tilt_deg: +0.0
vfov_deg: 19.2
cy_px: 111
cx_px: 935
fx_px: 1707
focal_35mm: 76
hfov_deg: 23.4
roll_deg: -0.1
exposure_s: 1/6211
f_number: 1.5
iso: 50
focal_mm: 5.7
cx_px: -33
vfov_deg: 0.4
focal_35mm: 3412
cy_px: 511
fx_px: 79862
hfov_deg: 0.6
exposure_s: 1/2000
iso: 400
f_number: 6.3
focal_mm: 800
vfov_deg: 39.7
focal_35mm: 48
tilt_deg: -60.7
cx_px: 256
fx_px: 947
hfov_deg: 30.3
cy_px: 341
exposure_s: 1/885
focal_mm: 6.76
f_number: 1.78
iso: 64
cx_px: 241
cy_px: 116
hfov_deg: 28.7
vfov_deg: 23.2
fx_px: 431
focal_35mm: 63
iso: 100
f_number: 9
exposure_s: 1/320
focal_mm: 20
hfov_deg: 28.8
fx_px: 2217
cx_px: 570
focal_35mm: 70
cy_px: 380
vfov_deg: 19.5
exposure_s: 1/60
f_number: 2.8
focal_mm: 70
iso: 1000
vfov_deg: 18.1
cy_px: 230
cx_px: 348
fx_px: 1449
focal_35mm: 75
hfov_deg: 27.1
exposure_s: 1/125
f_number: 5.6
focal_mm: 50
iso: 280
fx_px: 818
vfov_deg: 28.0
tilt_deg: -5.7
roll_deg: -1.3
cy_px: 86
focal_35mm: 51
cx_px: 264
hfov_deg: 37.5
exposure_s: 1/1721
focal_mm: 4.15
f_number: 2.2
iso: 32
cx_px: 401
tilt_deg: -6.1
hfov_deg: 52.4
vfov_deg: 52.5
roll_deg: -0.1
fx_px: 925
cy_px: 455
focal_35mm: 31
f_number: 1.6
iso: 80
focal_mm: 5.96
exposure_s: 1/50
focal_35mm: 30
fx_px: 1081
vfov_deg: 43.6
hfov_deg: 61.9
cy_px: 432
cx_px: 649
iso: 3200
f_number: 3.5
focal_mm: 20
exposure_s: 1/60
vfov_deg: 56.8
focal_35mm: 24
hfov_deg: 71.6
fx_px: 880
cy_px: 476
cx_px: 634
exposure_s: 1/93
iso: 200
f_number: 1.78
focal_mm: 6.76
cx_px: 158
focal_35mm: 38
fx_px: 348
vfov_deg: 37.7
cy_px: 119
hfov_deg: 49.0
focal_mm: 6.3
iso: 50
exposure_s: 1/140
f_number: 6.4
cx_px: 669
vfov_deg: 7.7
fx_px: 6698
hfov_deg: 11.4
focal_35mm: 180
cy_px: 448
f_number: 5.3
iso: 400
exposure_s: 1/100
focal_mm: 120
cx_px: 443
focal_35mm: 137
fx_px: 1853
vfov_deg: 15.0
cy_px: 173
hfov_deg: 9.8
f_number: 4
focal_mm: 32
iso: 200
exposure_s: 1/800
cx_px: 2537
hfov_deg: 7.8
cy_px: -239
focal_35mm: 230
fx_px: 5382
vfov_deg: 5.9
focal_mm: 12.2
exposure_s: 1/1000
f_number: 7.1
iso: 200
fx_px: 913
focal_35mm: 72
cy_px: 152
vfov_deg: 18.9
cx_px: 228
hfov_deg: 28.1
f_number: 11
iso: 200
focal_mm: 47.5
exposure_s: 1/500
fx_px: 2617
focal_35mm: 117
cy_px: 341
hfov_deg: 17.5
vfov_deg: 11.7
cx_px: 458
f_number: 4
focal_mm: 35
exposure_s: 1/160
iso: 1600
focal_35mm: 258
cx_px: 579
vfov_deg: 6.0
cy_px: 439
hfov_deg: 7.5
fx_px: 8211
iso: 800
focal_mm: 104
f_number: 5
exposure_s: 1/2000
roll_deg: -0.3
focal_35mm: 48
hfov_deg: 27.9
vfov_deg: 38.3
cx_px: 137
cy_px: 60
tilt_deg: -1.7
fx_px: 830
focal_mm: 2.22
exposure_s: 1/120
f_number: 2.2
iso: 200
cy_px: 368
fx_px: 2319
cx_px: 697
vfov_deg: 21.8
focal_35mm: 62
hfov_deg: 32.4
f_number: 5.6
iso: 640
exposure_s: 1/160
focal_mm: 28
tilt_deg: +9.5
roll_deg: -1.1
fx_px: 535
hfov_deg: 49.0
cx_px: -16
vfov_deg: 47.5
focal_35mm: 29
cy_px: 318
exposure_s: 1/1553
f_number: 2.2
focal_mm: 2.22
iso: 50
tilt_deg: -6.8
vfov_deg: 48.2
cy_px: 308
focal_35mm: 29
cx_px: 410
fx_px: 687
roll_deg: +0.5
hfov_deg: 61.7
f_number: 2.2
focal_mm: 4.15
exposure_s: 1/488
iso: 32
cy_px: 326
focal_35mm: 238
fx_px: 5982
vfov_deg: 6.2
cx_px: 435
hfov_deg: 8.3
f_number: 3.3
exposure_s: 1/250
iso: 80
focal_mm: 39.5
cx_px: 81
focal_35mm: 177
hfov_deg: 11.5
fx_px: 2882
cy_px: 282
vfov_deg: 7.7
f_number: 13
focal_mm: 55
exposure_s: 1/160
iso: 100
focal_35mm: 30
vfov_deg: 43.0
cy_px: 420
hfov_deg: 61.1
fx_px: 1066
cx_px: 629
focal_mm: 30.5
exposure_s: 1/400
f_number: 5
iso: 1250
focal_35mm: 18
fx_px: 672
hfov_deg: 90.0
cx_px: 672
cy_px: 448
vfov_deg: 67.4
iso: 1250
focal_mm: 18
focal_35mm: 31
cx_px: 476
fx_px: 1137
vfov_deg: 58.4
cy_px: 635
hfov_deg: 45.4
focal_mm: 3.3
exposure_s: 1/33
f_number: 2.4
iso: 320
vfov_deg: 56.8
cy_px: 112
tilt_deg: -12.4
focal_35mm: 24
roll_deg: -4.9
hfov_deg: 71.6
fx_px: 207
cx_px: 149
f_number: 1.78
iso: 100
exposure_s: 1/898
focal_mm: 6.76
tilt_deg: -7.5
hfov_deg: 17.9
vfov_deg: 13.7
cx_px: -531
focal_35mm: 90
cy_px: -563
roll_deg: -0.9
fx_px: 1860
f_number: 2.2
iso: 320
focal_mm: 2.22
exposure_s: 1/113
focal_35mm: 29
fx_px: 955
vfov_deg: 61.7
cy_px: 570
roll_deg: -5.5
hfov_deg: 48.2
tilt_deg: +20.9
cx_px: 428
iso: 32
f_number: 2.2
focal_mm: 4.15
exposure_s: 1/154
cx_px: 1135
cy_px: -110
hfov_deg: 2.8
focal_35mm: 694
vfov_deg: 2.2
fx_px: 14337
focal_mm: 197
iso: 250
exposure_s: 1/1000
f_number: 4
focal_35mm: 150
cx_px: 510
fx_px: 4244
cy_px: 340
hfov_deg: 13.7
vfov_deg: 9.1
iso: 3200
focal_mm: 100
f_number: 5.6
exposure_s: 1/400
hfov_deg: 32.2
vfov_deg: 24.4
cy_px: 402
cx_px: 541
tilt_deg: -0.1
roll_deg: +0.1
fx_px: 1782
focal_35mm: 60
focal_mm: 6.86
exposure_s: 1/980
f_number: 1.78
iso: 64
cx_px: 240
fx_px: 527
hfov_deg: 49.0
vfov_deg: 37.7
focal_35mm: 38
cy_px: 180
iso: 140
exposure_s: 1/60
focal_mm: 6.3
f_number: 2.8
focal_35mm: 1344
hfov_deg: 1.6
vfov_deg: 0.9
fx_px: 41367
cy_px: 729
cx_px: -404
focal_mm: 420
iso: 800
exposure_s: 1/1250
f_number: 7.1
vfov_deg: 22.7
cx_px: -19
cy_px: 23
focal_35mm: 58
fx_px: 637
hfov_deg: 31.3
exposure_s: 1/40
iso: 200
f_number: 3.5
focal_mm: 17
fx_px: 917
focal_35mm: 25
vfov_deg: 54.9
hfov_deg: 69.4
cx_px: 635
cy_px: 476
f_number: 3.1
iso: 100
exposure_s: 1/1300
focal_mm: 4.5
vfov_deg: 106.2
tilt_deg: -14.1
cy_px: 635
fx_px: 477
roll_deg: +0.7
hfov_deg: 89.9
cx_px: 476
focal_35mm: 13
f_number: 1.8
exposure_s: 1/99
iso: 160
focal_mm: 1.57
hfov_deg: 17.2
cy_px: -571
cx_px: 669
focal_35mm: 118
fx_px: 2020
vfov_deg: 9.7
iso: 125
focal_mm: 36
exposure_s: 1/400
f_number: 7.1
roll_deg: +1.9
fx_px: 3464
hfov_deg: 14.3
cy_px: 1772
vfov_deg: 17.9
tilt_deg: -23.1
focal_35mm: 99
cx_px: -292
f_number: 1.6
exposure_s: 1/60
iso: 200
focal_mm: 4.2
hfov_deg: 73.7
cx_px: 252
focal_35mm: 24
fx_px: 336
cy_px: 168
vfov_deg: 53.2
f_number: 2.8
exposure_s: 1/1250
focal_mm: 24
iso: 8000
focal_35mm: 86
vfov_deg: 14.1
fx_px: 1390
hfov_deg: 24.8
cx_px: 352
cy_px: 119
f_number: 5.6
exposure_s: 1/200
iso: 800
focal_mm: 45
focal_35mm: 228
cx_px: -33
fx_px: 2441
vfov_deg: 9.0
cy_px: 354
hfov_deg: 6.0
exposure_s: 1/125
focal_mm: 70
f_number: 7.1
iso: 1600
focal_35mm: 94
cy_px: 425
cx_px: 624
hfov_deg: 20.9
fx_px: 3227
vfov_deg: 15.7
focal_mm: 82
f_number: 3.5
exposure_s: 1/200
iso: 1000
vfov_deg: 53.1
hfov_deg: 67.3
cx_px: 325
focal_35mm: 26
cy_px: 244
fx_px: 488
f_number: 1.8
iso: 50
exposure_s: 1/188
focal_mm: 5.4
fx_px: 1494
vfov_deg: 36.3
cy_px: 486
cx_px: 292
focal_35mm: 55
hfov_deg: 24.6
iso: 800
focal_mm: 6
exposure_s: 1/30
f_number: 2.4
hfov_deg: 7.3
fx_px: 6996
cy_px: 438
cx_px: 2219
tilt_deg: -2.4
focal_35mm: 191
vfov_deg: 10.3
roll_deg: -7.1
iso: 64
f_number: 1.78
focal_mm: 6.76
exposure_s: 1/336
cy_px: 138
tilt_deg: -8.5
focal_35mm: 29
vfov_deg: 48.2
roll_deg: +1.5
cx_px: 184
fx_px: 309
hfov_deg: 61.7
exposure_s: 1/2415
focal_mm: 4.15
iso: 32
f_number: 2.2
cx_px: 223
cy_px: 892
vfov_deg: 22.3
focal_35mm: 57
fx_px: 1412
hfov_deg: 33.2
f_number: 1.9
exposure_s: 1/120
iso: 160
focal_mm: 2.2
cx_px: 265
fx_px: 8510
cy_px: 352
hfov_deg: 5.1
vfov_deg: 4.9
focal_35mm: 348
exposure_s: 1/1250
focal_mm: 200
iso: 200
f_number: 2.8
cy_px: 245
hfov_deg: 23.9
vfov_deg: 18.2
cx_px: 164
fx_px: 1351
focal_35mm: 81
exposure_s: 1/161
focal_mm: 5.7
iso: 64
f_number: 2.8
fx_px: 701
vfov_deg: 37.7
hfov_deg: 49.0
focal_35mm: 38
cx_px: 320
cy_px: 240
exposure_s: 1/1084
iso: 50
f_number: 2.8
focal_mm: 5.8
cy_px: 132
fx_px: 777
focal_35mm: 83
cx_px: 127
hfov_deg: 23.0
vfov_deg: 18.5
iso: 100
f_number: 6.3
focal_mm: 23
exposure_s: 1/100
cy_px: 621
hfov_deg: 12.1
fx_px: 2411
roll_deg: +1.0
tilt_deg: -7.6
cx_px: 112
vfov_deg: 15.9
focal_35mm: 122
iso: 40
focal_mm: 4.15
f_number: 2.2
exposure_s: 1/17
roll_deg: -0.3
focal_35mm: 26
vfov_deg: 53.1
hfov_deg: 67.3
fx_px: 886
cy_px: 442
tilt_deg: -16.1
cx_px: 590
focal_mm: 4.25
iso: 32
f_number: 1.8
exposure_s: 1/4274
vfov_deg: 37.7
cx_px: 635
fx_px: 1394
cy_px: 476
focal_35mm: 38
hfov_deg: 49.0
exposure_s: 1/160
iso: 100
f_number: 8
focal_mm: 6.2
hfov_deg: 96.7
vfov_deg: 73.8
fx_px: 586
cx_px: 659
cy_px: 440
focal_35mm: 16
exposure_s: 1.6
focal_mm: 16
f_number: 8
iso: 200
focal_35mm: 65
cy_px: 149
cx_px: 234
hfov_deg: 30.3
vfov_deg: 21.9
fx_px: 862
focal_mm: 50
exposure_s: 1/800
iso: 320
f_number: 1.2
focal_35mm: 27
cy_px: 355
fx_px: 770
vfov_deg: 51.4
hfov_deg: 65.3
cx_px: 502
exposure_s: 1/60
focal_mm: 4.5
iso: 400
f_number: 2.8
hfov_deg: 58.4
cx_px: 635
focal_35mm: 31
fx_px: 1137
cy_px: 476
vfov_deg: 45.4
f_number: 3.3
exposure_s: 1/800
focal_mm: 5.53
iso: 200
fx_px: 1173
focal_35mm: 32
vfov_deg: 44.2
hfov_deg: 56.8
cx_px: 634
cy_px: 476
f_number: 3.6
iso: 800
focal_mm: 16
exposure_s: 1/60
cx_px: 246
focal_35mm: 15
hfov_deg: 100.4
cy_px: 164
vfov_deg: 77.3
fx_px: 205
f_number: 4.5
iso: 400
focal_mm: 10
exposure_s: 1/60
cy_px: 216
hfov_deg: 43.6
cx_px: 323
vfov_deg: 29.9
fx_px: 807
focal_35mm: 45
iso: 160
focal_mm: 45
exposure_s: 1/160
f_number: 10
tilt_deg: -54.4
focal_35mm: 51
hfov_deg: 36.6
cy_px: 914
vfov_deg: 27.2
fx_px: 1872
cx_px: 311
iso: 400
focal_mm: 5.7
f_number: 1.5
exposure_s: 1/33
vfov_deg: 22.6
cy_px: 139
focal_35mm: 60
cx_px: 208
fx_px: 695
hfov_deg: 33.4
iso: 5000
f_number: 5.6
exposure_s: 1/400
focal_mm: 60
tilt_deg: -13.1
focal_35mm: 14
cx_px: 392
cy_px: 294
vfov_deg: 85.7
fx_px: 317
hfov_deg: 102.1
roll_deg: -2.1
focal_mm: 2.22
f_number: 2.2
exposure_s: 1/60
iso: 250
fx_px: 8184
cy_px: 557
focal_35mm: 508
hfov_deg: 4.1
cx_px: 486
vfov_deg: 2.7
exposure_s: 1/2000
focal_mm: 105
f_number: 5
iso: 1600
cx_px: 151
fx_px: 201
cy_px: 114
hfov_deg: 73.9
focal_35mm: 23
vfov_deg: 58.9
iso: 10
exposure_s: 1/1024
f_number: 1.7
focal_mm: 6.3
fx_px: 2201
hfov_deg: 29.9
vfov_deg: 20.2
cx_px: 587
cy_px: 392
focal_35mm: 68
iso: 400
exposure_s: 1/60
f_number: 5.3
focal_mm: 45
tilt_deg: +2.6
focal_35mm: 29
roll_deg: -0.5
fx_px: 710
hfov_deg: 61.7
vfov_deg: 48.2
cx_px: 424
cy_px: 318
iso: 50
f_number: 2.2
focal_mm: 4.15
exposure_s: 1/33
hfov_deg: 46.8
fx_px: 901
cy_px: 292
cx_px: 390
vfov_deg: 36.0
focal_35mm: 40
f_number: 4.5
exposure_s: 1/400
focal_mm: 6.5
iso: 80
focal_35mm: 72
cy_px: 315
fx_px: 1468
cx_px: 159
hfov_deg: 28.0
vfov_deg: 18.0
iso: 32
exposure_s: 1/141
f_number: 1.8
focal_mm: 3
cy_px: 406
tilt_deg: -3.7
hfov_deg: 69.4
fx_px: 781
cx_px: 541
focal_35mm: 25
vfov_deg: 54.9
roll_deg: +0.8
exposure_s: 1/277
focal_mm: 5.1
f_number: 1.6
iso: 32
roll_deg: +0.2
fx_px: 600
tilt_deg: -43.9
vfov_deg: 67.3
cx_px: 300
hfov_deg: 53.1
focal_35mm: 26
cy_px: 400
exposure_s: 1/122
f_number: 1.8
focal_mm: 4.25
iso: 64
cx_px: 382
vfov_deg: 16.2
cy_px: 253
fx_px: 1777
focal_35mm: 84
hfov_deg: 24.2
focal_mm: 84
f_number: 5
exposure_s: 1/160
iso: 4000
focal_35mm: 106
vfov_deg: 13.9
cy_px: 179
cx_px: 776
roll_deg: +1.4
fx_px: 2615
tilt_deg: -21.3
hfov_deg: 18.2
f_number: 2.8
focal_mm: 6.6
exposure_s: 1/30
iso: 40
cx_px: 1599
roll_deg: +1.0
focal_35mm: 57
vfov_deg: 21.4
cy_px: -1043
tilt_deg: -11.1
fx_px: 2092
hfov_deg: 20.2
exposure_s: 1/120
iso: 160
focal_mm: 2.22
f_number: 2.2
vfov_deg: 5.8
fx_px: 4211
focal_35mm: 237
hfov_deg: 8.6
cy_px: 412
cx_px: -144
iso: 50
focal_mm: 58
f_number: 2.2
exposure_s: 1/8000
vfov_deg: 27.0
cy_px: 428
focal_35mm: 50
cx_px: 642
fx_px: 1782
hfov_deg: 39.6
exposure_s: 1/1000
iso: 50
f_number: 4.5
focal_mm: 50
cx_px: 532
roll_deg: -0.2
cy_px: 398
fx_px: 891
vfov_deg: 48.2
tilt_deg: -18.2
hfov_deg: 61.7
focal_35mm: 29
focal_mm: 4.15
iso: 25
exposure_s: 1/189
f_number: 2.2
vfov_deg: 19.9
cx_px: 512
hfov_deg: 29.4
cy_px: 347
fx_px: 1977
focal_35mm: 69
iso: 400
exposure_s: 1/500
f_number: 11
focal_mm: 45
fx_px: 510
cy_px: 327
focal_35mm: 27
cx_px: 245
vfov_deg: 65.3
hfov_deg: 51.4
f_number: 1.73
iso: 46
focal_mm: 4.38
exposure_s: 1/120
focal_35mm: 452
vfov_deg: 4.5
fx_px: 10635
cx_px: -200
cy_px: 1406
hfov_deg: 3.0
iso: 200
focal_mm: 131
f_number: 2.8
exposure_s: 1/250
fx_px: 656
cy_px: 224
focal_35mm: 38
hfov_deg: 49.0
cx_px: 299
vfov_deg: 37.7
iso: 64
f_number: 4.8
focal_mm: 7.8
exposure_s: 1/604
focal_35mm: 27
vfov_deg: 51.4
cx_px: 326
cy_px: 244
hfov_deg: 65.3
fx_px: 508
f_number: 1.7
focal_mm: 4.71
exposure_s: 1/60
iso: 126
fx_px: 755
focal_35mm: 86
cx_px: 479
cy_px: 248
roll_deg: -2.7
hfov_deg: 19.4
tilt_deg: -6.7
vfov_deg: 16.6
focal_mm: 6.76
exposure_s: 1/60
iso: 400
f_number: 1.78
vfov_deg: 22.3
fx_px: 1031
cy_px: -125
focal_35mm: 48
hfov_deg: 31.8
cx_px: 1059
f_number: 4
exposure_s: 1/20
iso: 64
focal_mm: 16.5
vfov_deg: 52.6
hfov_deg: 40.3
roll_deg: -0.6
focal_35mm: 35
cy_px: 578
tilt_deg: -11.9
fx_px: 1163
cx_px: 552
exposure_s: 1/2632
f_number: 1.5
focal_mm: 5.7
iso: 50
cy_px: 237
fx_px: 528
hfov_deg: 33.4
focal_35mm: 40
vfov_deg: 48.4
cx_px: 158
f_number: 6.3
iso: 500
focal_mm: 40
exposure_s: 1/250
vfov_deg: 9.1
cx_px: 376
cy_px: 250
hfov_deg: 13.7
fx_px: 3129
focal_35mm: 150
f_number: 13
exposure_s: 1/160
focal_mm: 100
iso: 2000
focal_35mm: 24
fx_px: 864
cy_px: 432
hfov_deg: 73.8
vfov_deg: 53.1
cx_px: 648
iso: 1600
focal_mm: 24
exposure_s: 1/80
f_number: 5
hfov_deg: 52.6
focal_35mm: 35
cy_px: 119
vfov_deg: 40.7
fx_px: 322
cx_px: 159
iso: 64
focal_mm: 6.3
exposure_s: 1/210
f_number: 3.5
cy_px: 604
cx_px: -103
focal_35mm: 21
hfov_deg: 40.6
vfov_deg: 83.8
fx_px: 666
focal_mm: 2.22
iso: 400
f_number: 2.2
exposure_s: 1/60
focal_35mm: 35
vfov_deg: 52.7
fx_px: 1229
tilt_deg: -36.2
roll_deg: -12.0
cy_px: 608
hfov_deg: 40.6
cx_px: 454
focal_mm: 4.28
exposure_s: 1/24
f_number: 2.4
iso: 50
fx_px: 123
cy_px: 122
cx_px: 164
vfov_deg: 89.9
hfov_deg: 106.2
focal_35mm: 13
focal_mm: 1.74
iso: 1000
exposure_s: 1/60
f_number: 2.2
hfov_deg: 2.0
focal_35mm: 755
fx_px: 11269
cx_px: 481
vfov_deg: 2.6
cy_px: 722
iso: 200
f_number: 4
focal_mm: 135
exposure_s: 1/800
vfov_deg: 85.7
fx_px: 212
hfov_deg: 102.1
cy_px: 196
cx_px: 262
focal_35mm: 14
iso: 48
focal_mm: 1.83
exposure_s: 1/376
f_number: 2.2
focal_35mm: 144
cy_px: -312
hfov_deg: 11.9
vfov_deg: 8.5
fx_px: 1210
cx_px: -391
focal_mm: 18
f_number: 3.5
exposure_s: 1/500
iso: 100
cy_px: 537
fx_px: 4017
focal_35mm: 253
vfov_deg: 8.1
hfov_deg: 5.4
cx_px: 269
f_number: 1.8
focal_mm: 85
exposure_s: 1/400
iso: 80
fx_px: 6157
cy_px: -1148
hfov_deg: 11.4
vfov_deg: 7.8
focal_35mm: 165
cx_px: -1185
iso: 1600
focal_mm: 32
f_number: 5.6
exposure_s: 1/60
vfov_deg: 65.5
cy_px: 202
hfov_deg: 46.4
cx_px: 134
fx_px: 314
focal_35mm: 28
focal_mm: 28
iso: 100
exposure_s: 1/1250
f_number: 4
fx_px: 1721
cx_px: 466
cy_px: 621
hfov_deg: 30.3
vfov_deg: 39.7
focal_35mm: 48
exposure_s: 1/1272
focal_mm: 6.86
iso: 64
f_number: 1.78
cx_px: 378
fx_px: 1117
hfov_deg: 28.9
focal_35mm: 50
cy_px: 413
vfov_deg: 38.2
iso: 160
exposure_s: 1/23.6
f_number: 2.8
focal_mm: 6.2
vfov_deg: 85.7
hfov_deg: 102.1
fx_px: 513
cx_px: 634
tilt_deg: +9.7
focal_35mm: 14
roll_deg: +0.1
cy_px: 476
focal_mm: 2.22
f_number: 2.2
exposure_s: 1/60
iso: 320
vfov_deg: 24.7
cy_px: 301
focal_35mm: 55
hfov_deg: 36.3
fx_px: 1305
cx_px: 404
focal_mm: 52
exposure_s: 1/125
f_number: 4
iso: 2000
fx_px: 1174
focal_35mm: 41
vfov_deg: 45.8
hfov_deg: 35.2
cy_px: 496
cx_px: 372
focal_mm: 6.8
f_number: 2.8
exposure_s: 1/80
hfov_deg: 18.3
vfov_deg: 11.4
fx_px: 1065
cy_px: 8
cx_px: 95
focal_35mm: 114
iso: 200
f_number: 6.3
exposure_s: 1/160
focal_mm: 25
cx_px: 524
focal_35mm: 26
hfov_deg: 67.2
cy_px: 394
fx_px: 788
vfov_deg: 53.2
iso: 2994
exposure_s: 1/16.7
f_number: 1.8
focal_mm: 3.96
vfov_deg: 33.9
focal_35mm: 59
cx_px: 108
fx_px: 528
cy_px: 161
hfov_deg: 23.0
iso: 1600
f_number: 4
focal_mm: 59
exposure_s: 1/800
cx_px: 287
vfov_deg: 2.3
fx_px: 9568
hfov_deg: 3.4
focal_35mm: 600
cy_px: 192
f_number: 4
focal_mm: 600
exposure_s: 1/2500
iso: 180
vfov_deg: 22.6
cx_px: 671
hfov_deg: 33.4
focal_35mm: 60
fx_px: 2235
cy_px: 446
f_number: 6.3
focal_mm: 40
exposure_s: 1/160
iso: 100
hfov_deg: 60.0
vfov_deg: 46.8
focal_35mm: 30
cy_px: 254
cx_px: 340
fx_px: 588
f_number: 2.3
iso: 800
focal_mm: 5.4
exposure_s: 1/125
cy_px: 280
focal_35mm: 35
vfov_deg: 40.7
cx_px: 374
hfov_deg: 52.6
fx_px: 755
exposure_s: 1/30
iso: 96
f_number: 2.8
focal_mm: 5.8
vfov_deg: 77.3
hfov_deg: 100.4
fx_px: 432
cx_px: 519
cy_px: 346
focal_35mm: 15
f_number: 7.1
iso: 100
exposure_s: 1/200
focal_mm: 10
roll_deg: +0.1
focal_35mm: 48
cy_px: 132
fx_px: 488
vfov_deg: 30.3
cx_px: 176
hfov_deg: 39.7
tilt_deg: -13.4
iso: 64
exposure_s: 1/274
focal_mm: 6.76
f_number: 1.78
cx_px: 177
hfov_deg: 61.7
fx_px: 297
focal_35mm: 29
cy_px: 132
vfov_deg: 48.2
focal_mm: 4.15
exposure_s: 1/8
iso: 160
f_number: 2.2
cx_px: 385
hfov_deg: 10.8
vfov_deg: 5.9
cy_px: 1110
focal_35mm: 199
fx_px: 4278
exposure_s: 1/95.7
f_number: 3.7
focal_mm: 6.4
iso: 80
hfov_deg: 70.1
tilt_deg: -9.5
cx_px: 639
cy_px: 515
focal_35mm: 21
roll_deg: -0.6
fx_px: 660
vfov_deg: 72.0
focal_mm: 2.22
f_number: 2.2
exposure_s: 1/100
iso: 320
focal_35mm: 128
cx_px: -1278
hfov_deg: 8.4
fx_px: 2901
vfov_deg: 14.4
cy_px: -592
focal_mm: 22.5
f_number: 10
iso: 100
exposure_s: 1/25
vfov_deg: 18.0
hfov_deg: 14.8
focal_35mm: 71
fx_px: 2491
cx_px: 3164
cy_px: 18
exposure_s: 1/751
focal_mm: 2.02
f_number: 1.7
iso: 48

##############################

What is expected »
Set the lines down exactly, from the first line of the records to the line where "tilt_deg: -5.7" appears, with both ends kept.

Output of the exercise »
tilt_deg: +0.0
vfov_deg: 19.2
cy_px: 111
cx_px: 935
fx_px: 1707
focal_35mm: 76
hfov_deg: 23.4
roll_deg: -0.1
exposure_s: 1/6211
f_number: 1.5
iso: 50
focal_mm: 5.7
cx_px: -33
vfov_deg: 0.4
focal_35mm: 3412
cy_px: 511
fx_px: 79862
hfov_deg: 0.6
exposure_s: 1/2000
iso: 400
f_number: 6.3
focal_mm: 800
vfov_deg: 39.7
focal_35mm: 48
tilt_deg: -60.7
cx_px: 256
fx_px: 947
hfov_deg: 30.3
cy_px: 341
exposure_s: 1/885
focal_mm: 6.76
f_number: 1.78
iso: 64
cx_px: 241
cy_px: 116
hfov_deg: 28.7
vfov_deg: 23.2
fx_px: 431
focal_35mm: 63
iso: 100
f_number: 9
exposure_s: 1/320
focal_mm: 20
hfov_deg: 28.8
fx_px: 2217
cx_px: 570
focal_35mm: 70
cy_px: 380
vfov_deg: 19.5
exposure_s: 1/60
f_number: 2.8
focal_mm: 70
iso: 1000
vfov_deg: 18.1
cy_px: 230
cx_px: 348
fx_px: 1449
focal_35mm: 75
hfov_deg: 27.1
exposure_s: 1/125
f_number: 5.6
focal_mm: 50
iso: 280
fx_px: 818
vfov_deg: 28.0
tilt_deg: -5.7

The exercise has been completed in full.